Thomas William Thompson (born 9 March 1938) is an English former professional footballer. He spent nine years at Blackpool in the 1960s, making more than 150 Football League appearances for the club. He played as a defender, specifically at full back. He also played briefly for York City. He also represented Great Britain at the 1960 Summer Olympics.

==Club career==
Thompson signed for Ron Suart's Blackpool in August of the 1961–62 season, from Stockton, making his debut on 14 October in a 2–1 victory over Bolton Wanderers at Bloomfield Road. He went on to make a further five league appearances for the club that season. He also made two appearances in their FA Cup campaign, as they reached the semi-finals stage.

The following season, 1962–63, Thompson made three league starts, his only appearances of the campaign.

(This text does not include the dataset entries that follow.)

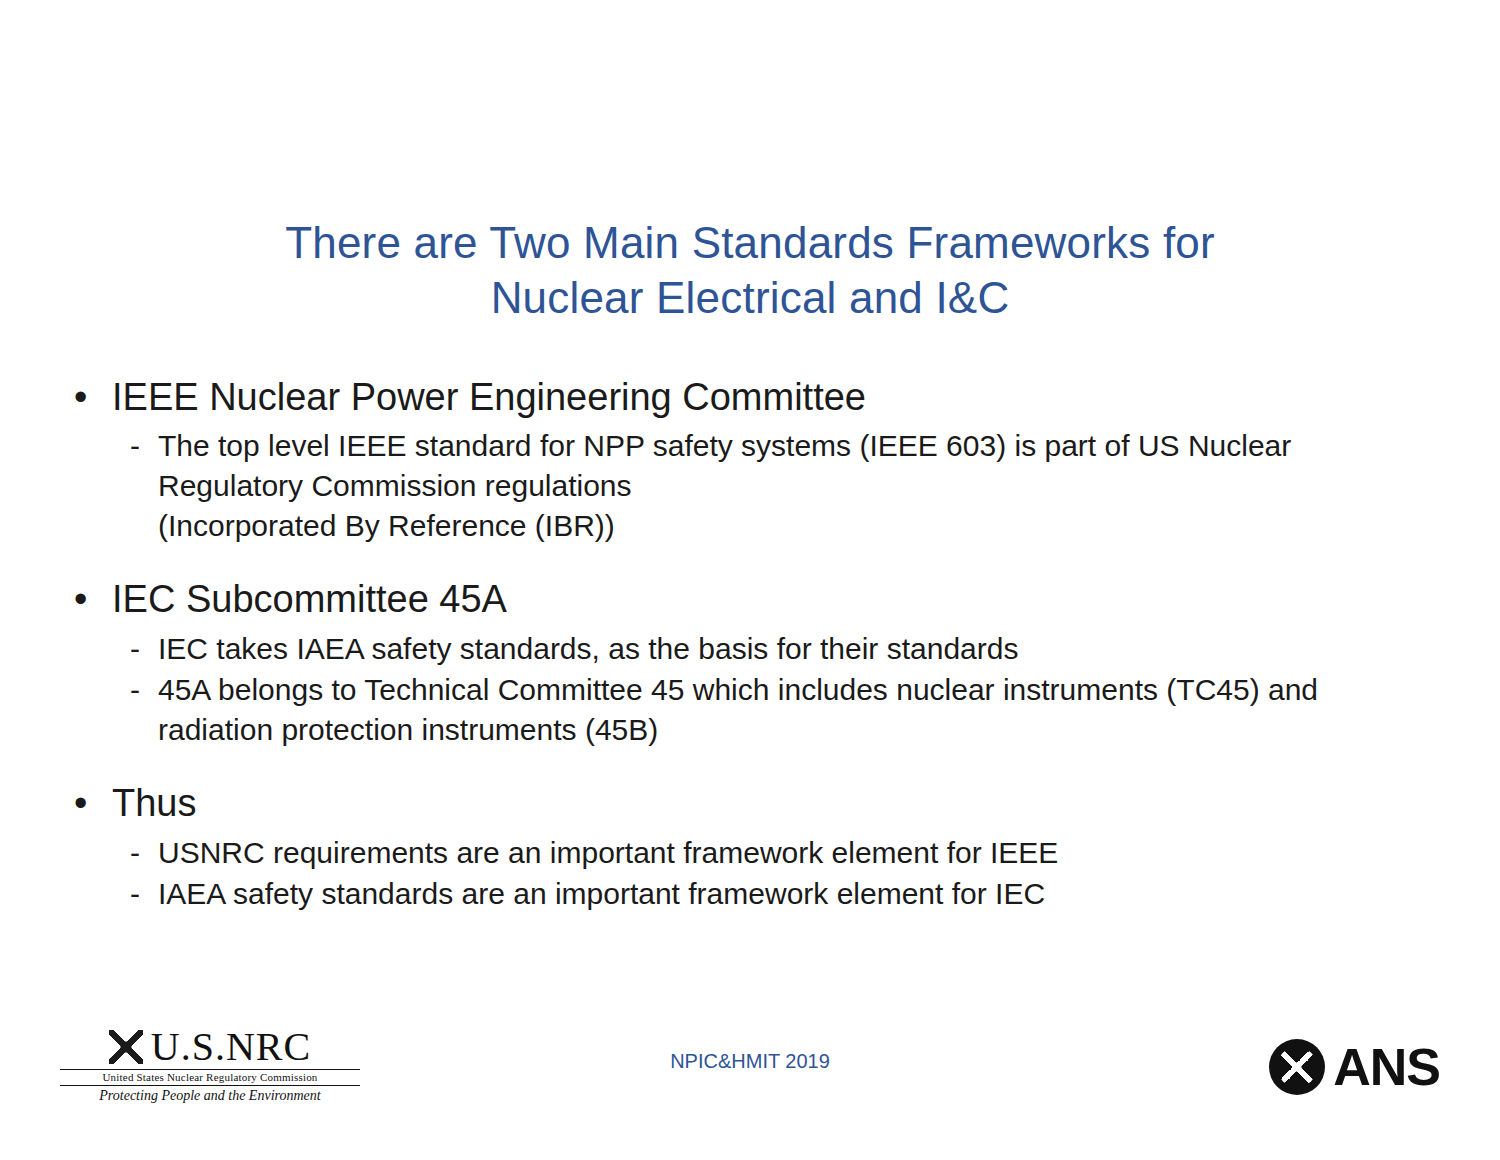There are Two Main Standards Frameworks for
Nuclear Electrical and I&C
IEEE Nuclear Power Engineering Committee
The top level IEEE standard for NPP safety systems (IEEE 603) is part of US Nuclear Regulatory Commission regulations
(Incorporated By Reference (IBR))
IEC Subcommittee 45A
IEC takes IAEA safety standards, as the basis for their standards
45A belongs to Technical Committee 45 which includes nuclear instruments (TC45) and radiation protection instruments (45B)
Thus
USNRC requirements are an important framework element for IEEE
IAEA safety standards are an important framework element for IEC
U.S.NRC
United States Nuclear Regulatory Commission
Protecting People and the Environment
NPIC&HMIT 2019
ANS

In 1963–64, with his chances again limited, he made eight league appearances.

It was in 1964–65, however, that he made his breakthrough as a first-team regular. He replaced the departed Barrie Martin at left-back, and went on to appear in 43 of Blackpool's 45 league and cup matches.

Thompson scored his only goal for the club in 1965–66, in a 5–3 home League victory over Arsenal on 16 October, en route to making 36 appearances.

He switched between the left- and right-back berths throughout 1966–67, deputising in the latter position when Jimmy Armfield was unavailable. He made 36 league, one FA Cup and four League Cup appearances.

The 1967–68 season was Stan Mortensen's first full season in charge of Blackpool, after replacing Ron Suart two-thirds of the way through the previous term, and he gave twelve starts to Thompson, plus one appearance as substitute. Thompson did, however, appear in both of the club's FA Cup ties and one of their three League Cup fixtures.

Thompson's final season at Blackpool, 1968–69, saw his make sixteen league appearances, the final one being in a 3–2 defeat at home to Charlton Athletic on 11 January. He spent the 1969–70 season playing in the reserves.

He joined York City, who were then in the Fourth Division, in July 1970 and played four matches for the team, with these appearances coming after an injury to Chris Topping after the opening day of the 1970–71 season.

==International career==
Thompson made his debut for the England national amateur team on 26 September 1959, in a 1–1 draw with Northern Ireland in the 1959–60 British Amateur Championship. He played in a 2–1 win over Scotland on 26 March 1960, which saw England win the 1959–60 British Amateur Championship. Between 1959 and 1960, Thompson played four matches for the England amateur team.

He first played for the Great Britain Olympic team on 21 November 1959 in a 3–2 win over the Republic of Ireland in a qualifier for the 1960 Summer Olympics. He played in all four of Great Britain's qualifying matches, as the team qualified for the tournament after finishing top of their qualifying group. Thompson was part of the Great Britain squad for the 1960 Summer Olympics, and started in their first match against Brazil. He was stretchered off with a broken leg on 56 minutes with Great Britain leading 2–1, after which the Brazilian team capitalised on their numerical advantage to win 4–3. He did not play again in the tournament, and Great Britain were eliminated after finished third in their group. Thompson made five appearances for Great Britain between 1959 and 1960.